There have been calls for Jeremy Corbyn to resign as a Labour MP after the publication of the Equality and Human Rights Commission’s 130-page report on the investigation into anti-Semitism in Labour under his leadership.
It said they found “specific examples of harassment, discrimination and political interference”, but also noted “a lack of leadership within the Labour Party on these issues”, which it said was “hard to reconcile with its stated commitment to a zero-tolerance approach to anti-Semitism”.
It said: “The Labour Party must live up to this commitment and acknowledge the impact that multiple investigations and years of failing to tackle anti-Semitism has had on Jewish people.”
The EHRC report said it “uncovered serious failings” in the way complaints were handled, until at least 2018, during which Jeremy Corbyn was Labour leader.
The report stated: “We found that the Labour Party’s response to anti-Semitism complaints has been inconsistent, poor and not transparent, in terms of the process used, reasons for decisions, record-keeping, delay and failures to communicate with complainants.
“Some complaints were unjustifiably not investigated at all.”
The report also found “evidence of political interference in the handling of anti-Semitism complaints throughout the period of the investigation”.
Ultimate responsibility for the anti-Semitism failings lays with then-leader Corbyn, the watchdog said, but it acknowledged blame could not be attributed to one person.
EHRC lead investigator Alasdair Henderson told a press conference: “Blame for the anti-Semitism in the Labour Party can’t be placed on one person, we looked at the party as a whole.
“And it went beyond the role of Jeremy Corbyn.
“That said, the failure of leadership, although it extended across the party through the period of example that we looked at, was of course during the time when Jeremy Corbyn was leader.
“And as leader of the party, and with evidence of political interference from within his office, he does have a responsibility ultimately for those failings.

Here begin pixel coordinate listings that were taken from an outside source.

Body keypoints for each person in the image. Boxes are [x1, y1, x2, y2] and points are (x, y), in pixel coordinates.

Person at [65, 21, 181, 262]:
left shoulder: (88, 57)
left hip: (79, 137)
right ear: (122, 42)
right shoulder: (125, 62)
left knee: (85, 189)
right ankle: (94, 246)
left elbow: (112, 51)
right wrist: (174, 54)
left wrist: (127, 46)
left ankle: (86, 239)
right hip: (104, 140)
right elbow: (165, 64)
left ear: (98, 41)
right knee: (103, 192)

“There were some improvements made but they weren’t nearly enough during the time he was there.
“Any further legal action in respect to Mr Corbyn himself is not a matter for us.”
Some political figures have called for Corbyn to step down as an MP in the wake of the EHRC report’s findings, including Labour peer Andrew Adonis, who tweeted: “Jeremy Corbyn should properly resign from parliament after this report.”

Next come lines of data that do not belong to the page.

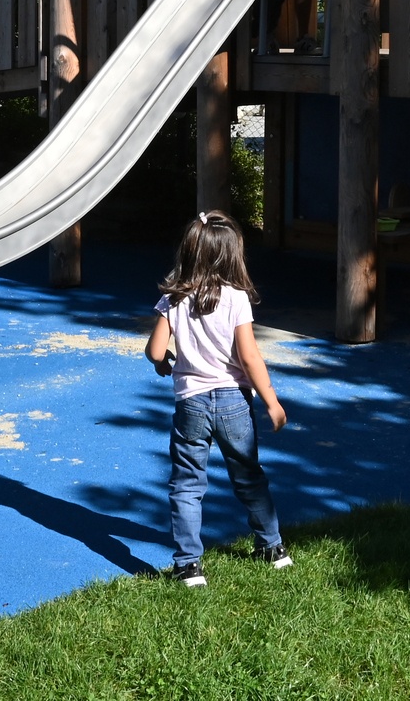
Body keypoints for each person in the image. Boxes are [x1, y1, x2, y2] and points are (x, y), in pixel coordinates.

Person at [145, 211, 291, 587]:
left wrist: (166, 365)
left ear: (189, 252)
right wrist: (271, 400)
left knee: (187, 484)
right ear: (231, 255)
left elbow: (155, 351)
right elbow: (249, 356)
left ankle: (188, 566)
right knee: (247, 475)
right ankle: (273, 548)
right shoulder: (236, 298)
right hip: (233, 402)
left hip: (190, 402)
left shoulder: (173, 298)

The Campaign Against Anti-Semitism also said: “The debate is over. Under Jeremy Corbyn’s leadership, the Labour Party became institutionally anti-Semitic. It drove almost half of British Jews to consider leaving the country.
“For five miserable years, every effort to compel Labour to reform failed. We were left with no choice but to refer the Party to the EHRC, which launched an investigation with us as complainant. The EHRC’s findings and recommendations today – that Labour’s leadership and culture created an unlawful environment that discriminated against Jews – closely align with the hundreds of pages of evidence and argument that we submitted to the EHRC over many months.

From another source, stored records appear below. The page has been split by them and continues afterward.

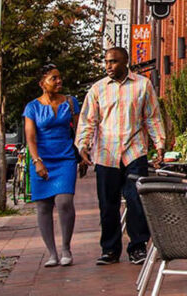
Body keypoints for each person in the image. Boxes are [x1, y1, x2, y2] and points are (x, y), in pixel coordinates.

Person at [75, 46, 165, 266]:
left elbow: (152, 117)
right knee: (108, 204)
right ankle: (110, 249)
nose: (108, 66)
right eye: (106, 62)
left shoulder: (142, 85)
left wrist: (160, 144)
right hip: (106, 154)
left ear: (125, 62)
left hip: (134, 151)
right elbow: (88, 121)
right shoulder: (97, 89)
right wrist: (83, 146)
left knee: (136, 201)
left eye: (113, 62)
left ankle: (137, 247)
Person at [23, 63, 84, 267]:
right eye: (53, 79)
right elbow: (30, 137)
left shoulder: (71, 102)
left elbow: (79, 131)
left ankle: (66, 247)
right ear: (42, 84)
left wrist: (82, 154)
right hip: (41, 158)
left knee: (65, 201)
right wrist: (37, 161)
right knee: (44, 206)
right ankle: (51, 253)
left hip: (65, 157)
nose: (59, 82)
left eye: (59, 77)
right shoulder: (32, 107)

“Frankly, this report would not be much different had we written it. It is the dispensing of British justice that British Jews have sorely awaited, but has been denied for too long.”
“Jeremy Corbyn and those around him who took part in or enabled the gaslighting, harassment and victimisation of Britain’s Jewish minority are shamed for all time.
“Those who defended and stood by them are shown to have made possible the closest flirtation that mainstream British politics has had with anti-Semitism in modern history.”